## Requirement
Output the entries below word for word, stopping once the line containing "X119380000Y-127650000D03*" is done, and omit each picture.

## Given data
= Beginning of Section =

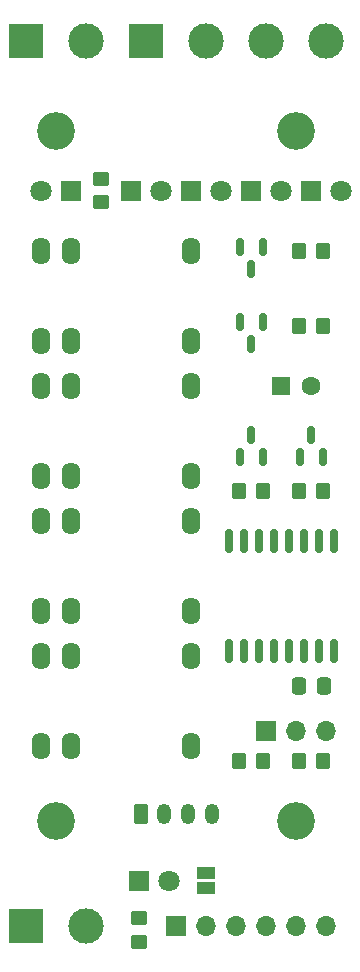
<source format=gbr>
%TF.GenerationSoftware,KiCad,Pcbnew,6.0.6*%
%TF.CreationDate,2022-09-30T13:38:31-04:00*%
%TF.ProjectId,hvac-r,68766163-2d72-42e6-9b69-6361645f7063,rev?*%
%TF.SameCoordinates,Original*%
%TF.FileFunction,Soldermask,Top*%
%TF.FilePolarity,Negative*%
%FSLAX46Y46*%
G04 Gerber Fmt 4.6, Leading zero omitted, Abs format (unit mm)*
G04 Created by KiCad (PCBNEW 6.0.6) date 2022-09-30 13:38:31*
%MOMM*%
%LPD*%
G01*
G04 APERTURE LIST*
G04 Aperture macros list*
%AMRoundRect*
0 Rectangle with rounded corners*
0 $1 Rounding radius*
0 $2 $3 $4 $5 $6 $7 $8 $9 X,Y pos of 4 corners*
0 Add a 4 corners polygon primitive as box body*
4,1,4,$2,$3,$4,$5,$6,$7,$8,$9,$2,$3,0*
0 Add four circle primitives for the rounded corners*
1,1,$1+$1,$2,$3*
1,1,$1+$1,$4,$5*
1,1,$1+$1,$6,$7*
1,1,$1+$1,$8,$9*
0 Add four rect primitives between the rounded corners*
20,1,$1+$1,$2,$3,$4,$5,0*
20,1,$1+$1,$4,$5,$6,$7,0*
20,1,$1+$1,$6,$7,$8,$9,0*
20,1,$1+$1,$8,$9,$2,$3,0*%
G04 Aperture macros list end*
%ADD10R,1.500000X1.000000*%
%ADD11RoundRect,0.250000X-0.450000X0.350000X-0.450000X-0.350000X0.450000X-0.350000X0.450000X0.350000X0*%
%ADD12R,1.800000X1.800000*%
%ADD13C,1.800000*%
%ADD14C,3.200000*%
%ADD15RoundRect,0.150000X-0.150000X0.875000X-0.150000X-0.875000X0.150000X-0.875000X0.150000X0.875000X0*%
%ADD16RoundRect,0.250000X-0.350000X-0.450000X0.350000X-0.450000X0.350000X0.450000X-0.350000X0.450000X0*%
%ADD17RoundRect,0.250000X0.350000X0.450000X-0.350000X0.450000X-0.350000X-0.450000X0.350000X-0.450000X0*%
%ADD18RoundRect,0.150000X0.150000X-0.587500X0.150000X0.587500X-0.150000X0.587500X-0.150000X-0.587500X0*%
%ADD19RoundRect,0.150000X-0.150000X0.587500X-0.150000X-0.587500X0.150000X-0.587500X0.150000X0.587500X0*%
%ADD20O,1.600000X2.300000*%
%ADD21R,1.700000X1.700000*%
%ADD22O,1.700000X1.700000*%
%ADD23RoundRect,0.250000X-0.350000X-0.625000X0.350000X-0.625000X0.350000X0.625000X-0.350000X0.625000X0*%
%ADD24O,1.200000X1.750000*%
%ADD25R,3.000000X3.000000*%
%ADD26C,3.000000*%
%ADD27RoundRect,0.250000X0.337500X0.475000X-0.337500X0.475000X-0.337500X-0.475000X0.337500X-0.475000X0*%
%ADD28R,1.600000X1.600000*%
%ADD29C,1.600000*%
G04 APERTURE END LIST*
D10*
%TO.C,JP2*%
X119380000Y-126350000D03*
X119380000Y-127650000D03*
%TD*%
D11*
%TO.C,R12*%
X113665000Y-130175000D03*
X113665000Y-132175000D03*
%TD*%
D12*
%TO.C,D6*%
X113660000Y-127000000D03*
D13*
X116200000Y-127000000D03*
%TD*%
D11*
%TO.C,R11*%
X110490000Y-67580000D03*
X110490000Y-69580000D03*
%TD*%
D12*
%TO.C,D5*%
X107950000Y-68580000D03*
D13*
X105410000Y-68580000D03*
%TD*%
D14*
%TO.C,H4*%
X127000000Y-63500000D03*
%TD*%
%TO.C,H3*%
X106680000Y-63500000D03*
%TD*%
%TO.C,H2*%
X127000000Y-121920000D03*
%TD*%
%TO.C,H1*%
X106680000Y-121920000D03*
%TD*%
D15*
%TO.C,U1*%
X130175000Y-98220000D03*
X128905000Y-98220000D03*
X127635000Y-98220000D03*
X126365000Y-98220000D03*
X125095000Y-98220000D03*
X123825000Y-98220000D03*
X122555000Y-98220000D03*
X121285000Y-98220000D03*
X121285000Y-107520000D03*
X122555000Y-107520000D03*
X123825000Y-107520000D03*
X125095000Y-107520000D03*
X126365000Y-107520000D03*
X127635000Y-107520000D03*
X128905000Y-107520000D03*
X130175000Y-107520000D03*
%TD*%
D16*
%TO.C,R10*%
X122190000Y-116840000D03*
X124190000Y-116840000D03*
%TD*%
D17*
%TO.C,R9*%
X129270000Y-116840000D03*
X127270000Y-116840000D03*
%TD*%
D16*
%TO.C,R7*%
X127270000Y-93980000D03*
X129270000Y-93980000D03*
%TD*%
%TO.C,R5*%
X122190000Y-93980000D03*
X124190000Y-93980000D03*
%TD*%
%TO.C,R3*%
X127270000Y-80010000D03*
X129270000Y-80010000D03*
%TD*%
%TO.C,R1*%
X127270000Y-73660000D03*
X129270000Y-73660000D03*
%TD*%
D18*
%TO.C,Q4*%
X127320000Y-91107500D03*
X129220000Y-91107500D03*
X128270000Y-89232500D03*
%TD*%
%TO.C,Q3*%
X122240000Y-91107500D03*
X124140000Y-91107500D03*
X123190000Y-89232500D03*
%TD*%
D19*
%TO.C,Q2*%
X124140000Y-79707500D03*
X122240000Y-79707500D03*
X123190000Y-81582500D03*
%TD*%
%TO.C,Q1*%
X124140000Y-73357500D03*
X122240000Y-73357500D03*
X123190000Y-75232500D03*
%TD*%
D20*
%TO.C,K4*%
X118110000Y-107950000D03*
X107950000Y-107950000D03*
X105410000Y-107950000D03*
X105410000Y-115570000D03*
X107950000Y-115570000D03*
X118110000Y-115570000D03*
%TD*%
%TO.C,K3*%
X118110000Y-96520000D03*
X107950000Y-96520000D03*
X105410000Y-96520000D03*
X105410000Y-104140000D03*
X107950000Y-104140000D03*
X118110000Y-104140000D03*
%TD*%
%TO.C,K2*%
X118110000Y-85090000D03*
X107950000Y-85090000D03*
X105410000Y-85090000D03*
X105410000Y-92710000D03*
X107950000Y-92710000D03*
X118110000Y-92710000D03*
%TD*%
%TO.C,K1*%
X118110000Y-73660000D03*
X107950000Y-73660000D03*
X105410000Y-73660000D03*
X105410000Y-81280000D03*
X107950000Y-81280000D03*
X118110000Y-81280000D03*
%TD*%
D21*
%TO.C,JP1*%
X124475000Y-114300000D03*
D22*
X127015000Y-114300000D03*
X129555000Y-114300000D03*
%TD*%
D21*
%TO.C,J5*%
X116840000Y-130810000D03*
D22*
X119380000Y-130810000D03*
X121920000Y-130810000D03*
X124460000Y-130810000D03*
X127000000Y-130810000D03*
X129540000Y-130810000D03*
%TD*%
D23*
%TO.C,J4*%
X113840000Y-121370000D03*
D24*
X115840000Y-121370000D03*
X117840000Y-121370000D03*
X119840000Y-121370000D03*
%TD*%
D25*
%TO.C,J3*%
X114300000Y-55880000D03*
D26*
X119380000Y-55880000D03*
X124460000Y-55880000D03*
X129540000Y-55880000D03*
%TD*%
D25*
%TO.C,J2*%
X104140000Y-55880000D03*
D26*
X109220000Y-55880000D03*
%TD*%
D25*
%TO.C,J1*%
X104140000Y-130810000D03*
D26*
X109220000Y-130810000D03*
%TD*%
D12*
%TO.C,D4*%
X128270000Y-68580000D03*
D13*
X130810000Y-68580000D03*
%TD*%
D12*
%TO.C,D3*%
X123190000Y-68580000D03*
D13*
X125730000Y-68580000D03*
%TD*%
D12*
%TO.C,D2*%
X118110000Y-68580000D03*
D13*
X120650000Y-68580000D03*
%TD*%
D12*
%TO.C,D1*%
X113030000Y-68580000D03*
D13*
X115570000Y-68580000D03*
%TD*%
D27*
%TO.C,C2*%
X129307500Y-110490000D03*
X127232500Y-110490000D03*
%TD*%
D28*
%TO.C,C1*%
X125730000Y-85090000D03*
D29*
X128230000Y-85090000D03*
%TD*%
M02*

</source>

= End of Section =

## Answer section
<source format=gbr>
%TF.GenerationSoftware,KiCad,Pcbnew,6.0.6*%
%TF.CreationDate,2022-09-30T13:38:31-04:00*%
%TF.ProjectId,hvac-r,68766163-2d72-42e6-9b69-6361645f7063,rev?*%
%TF.SameCoordinates,Original*%
%TF.FileFunction,Soldermask,Top*%
%TF.FilePolarity,Negative*%
%FSLAX46Y46*%
G04 Gerber Fmt 4.6, Leading zero omitted, Abs format (unit mm)*
G04 Created by KiCad (PCBNEW 6.0.6) date 2022-09-30 13:38:31*
%MOMM*%
%LPD*%
G01*
G04 APERTURE LIST*
G04 Aperture macros list*
%AMRoundRect*
0 Rectangle with rounded corners*
0 $1 Rounding radius*
0 $2 $3 $4 $5 $6 $7 $8 $9 X,Y pos of 4 corners*
0 Add a 4 corners polygon primitive as box body*
4,1,4,$2,$3,$4,$5,$6,$7,$8,$9,$2,$3,0*
0 Add four circle primitives for the rounded corners*
1,1,$1+$1,$2,$3*
1,1,$1+$1,$4,$5*
1,1,$1+$1,$6,$7*
1,1,$1+$1,$8,$9*
0 Add four rect primitives between the rounded corners*
20,1,$1+$1,$2,$3,$4,$5,0*
20,1,$1+$1,$4,$5,$6,$7,0*
20,1,$1+$1,$6,$7,$8,$9,0*
20,1,$1+$1,$8,$9,$2,$3,0*%
G04 Aperture macros list end*
%ADD10R,1.500000X1.000000*%
%ADD11RoundRect,0.250000X-0.450000X0.350000X-0.450000X-0.350000X0.450000X-0.350000X0.450000X0.350000X0*%
%ADD12R,1.800000X1.800000*%
%ADD13C,1.800000*%
%ADD14C,3.200000*%
%ADD15RoundRect,0.150000X-0.150000X0.875000X-0.150000X-0.875000X0.150000X-0.875000X0.150000X0.875000X0*%
%ADD16RoundRect,0.250000X-0.350000X-0.450000X0.350000X-0.450000X0.350000X0.450000X-0.350000X0.450000X0*%
%ADD17RoundRect,0.250000X0.350000X0.450000X-0.350000X0.450000X-0.350000X-0.450000X0.350000X-0.450000X0*%
%ADD18RoundRect,0.150000X0.150000X-0.587500X0.150000X0.587500X-0.150000X0.587500X-0.150000X-0.587500X0*%
%ADD19RoundRect,0.150000X-0.150000X0.587500X-0.150000X-0.587500X0.150000X-0.587500X0.150000X0.587500X0*%
%ADD20O,1.600000X2.300000*%
%ADD21R,1.700000X1.700000*%
%ADD22O,1.700000X1.700000*%
%ADD23RoundRect,0.250000X-0.350000X-0.625000X0.350000X-0.625000X0.350000X0.625000X-0.350000X0.625000X0*%
%ADD24O,1.200000X1.750000*%
%ADD25R,3.000000X3.000000*%
%ADD26C,3.000000*%
%ADD27RoundRect,0.250000X0.337500X0.475000X-0.337500X0.475000X-0.337500X-0.475000X0.337500X-0.475000X0*%
%ADD28R,1.600000X1.600000*%
%ADD29C,1.600000*%
G04 APERTURE END LIST*
D10*
%TO.C,JP2*%
X119380000Y-126350000D03*
X119380000Y-127650000D03*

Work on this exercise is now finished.